### Requisitos da tarefa
Reescreva o trecho do texto que começa nas palavras "Eu passei por" e termina depois de "de esgotamento )", substituindo "internamentos hospitalares" por "hospitalizações".

### Texto
Todos os anos quando saem as notas brilhantes de muitos alunos nos exames de acesso ao ensino superior não consigo deixar de pensar na minha vida.
Neste mundo de sacanas, bons alunos podem ser sabotados por todo o tipo de "jogadas".
- O colega que quer o estágio dele.
- Um professor arrogante o suficiente para não fazer uma avaliação justa, ou simplesmente negar o direito à avaliação
- O colega de casa que não o deixa dormir.
- O professor que não prepara as aulas obrigando o aluno a perder muito mais tempo na sua disciplina do que perde nas outras.
- O colega que copia o trabalho e entrega primeiro...
- etc
... nem preciso de usar a imaginação.
Eu passei por vários destes e mais alguns.
Enquanto estudante no superior passei por
3 internamentos hospitalares (nenhum por qualquer tipo de esgotamento )
.
Um na minha licenciatura e
dois no meu último mestrado.
Por exemplo, após ter saído do internamento da licenciatura e regressado às aulas, fiz uma frequência.
Quando saíram as notas, à frente do meu nome estava um asterisco, em vez de uma nota...
À frente do meu e do de muita gente.
Bem... fomos todos acusados de copianço! E até ameaçados com expulsão..
Ora... eu não sou cábula nem copio. Entrei em Matemática... eu acabei o secundário com 20.
Não entrei na licenciatura para ser um cábula! Como poderia eu provar àquele individuo que eu não tinha copiado nada por ninguém apesar de não ter ido a muitas aulas?
[Só (muito) mais tarde compreendi o que realmente se passou naquele teste]
No ano seguinte.

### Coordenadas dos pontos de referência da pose
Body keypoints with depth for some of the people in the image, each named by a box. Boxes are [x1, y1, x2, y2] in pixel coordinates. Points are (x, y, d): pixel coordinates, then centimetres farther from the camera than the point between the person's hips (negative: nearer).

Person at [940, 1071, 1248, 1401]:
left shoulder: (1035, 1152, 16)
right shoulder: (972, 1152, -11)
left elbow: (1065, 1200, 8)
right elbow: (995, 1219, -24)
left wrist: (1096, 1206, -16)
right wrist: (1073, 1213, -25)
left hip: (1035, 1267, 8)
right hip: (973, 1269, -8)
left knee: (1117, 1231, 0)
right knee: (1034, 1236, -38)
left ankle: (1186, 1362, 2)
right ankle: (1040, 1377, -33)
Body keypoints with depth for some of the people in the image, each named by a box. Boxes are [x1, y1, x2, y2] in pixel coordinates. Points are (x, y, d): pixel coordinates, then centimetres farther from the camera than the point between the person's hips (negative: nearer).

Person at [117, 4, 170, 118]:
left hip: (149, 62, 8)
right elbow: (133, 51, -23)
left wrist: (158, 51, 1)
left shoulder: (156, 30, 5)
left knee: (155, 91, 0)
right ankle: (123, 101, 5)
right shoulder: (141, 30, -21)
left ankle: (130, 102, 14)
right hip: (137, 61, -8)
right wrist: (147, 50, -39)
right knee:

### Exercício resolvido
Eu passei por vários destes e mais alguns.
Enquanto estudante no superior passei por
3 hospitalizações (nenhum por qualquer tipo de esgotamento )